Mavis is a horribly superficial person Her position of mild celebrity, coming from the rural town of Mercury, Minnesota and making it all the way to the cultural mecca that is…“the Minni-Apple”, gives her an inflated personality, while the rest of the town seems to be more or less unimpressed. When she goes home constantly dressed to the nines, people roll their eyes and almost everyone realizes—except Mavis—that she has some issues to work out. Her relentless pursuit of Buddy, a happily married man, is borderline nauseating in its desperation. Along with all of this, she is constantly drinking to deal with her emotions, which makes her even more pitiful because she keeps meeting up with Matt (who disapproves of the plan) to “get wasted.” She’s still behaving like a high schooler even though she;s now in her 30s and everyone else is being an adult.

It’s interesting to watch Mavis deal with her fading spotlight while slowly coming to realizes her own problems. While depression is a serious issue, Mavis’s sheer lack of acknowledgement of her own problems and depression makes her hard to sympathize with. One of the few moments where I found myself on her side was when she went to a bookstore and saw a pile of books in her series on the clearance table. Watching her confront the truth about her books’ popularity was surprisingly sad, but that feeling didn’t last too long; she very maturely dealt with the situation by knocking a book off the table. I more often than not felt myself pitying Mavis, along with the other characters in the film. When she goes to see Buddy’s wife’s band play, she is hanging all over him. The other women shake their heads disapprovingly and shoot her dirty looks. Her lack of subtlety is painful to watch. Matt is truly the only person who is honest with her about how terrible her actions are, and to make it worse she continues with her antics and then goes drinking with Matt. While he protests her mission to ruin Buddy’s life, he still is there to commiserate with her when she fails; she can go out with Buddy and when she fails to win him over, Matt can cheer her up which isn’t good for either of them.

What I found to be the saddest part of the film was Patton Oswalt’s character. When he first talks to Mavis in the bar, she doesn’t remember him until she sees his cane: he’s the “hate crime guy.” In high school, Matt was jumped in the woods and beaten by a group of jocks because they thought he was gay. “It made national news…until they found out I wasn’t gay.” While I understand the clichéd idea of the nerdy, pudgy guy and the beautiful, popular girl—which don’t get me wrong, they both are—becoming friends, the whole hate crime aspect of his character is just too damn depressing for me. Not that it was done poorly, but it seemed to be almost too much sadness without adding very much to the film.

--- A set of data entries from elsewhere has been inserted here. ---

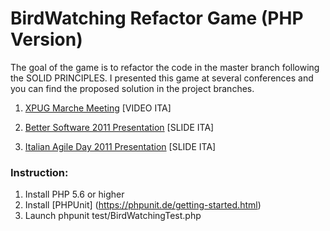 # BirdWatching Refactor Game (PHP Version)

The goal of the game is to refactor the code in the master branch following the SOLID PRINCIPLES.
I presented this game at several conferences and you can find the proposed solution in the project branches.

1. [XPUG Marche Meeting](http://vimeo.com/groups/xpugmarche/videos/23269100) [VIDEO ITA]

2. [Better Software 2011 Presentation](http://www.slideshare.net/raist81/codice-legacy-usciamo-dal-pantano) [SLIDE ITA]

3. [Italian Agile Day 2011 Presentation](http://www.slideshare.net/raist81/codice-legacy-usciamo-dal-pantano-iad11) [SLIDE ITA]


### Instruction:
1. Install PHP 5.6 or higher
2. Install [PHPUnit] (https://phpunit.de/getting-started.html)
3. Launch phpunit test/BirdWatchingTest.php
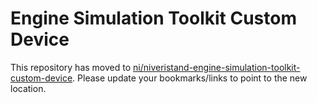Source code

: # Engine Simulation Toolkit Custom Device

This repository has moved to [ni/niveristand-engine-simulation-toolkit-custom-device](https://github.com/ni/niveristand-engine-simulation-toolkit-custom-device). Please update your bookmarks/links to point to the new location.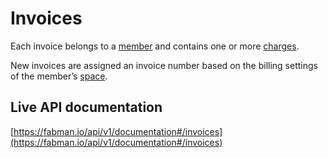 # Invoices

Each invoice belongs to a [member](members.md)  and contains one or more [charges](charges.md).

New invoices are assigned an invoice number based on the billing settings of the member’s [space](spaces.md).

## Live API documentation
[https://fabman.io/api/v1/documentation#/invoices](https://fabman.io/api/v1/documentation#/invoices)
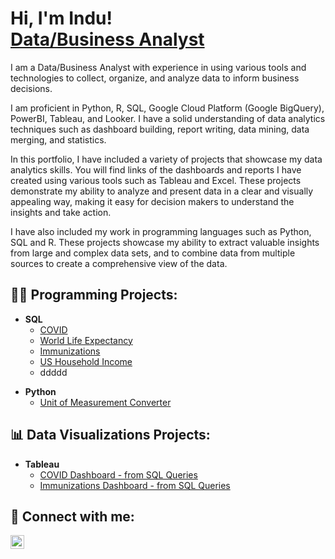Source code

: <h1>Hi, I'm Indu! <br/><a href="https://github.com/indu-sen/indu-sen">Data/Business Analyst </a></h1> 

<p>I am a Data/Business Analyst with experience in using various tools and technologies to collect, organize, and analyze data to inform business decisions. 

I am proficient in Python, R, SQL, Google Cloud Platform (Google BigQuery), PowerBI, Tableau, and Looker. I have a solid understanding of data analytics techniques such as dashboard building, report writing, data mining, data merging, and statistics. 

In this portfolio, I have included a variety of projects that showcase my data analytics skills. You will find links of the dashboards and reports I have created using various tools such as Tableau and Excel. These projects demonstrate my ability to analyze and present data in a clear and visually appealing way, making it easy for decision makers to understand the insights and take action.

I have also included my work in programming languages such as Python, SQL and R. These projects showcase my ability to extract valuable insights from large and complex data sets, and to combine data from multiple sources to create a comprehensive view of the data.

</p>


<h2>👩‍💻 Programming Projects:</h2>

<ul>
<li><b>SQL</b><ul>
<li><a href="https://github.com/indu-sen/Portfolio-Projects/blob/main/SQL/COVID/Code">COVID</a></li>
<li><a href="https://github.com/indu-sen/Portfolio-Projects/blob/main/SQL/World%20Life%20Expectancy/World_Life_Expectancy.sql">World Life Expectancy</a></li>
<li><a href="https://github.com/indu-sen/Portfolio-Projects/blob/main/SQL/Immunizations/Flu_shots.sql">Immunizations</a></li>
<li><a href="">US Household Income</a></li>
<li>ddddd</li>
</ul>
</li>
</ul>

<ul>
<li><b>Python</b><ul>
<li><a href="https://github.com/indu-sen/Portfolio-Projects/blob/main/Python/Unit_of_Measurement_Converter.ipynb">Unit of Measurement Converter</a></li>
</ul>
</li>
</ul>

<h2>📊 Data Visualizations Projects:</h2>
<ul>
<li><b>Tableau</b><ul>
<li><a href="https://public.tableau.com/app/profile/indu.sen1237/viz/COVIDDashboard_17030952249320/Dashboard1">COVID Dashboard - from SQL Queries </a></li>
<li><a href="https://public.tableau.com/app/profile/indu.sen1237/viz/ImmunizationDashboard_17032121398330/Dashboard1?publish=yes">Immunizations Dashboard - from SQL Queries</a></li>
</ul>
</li>
</ul>

<h2> 🤳 Connect with me:</h2>

<p><a href="https://linkedin.com/in/indusen"><img align="left" alt="Indu Sen | LinkedIn" width="22px" src="https://cdn.jsdelivr.net/npm/simple-icons@v3/icons/linkedin.svg" /></a></p>

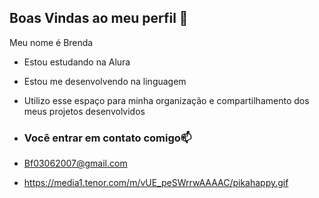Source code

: ## Boas Vindas ao meu perfil 🖤

Meu nome é Brenda

- Estou estudando na Alura 
-  Estou  me desenvolvendo na linguagem
-  Utilizo esse espaço para minha organização e compartilhamento dos meus projetos desenvolvidos

-  ### Você entrar em contato comigo📫

-  Bf03062007@gmail.com


-  https://media1.tenor.com/m/vUE_peSWrrwAAAAC/pikahappy.gif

I liked the film, but didn’t love it. It thrived on the awkward moments between Buddy and Mavis, but when we learn about the full story between them it is, like the rest of the film, just so utterly depressing that I really just didn’t care enough to think too much about her shitty behavior. It felt much more natural to wallow in sorrow over the characters’ back stories than to analyze why that lead to them behaving the way they do now. It’s not that it was poorly executed, but I think the film lacked some balance to keep me caring about anything. The overall feeling the film left me with was a sense of existential dread, but in the best possible way!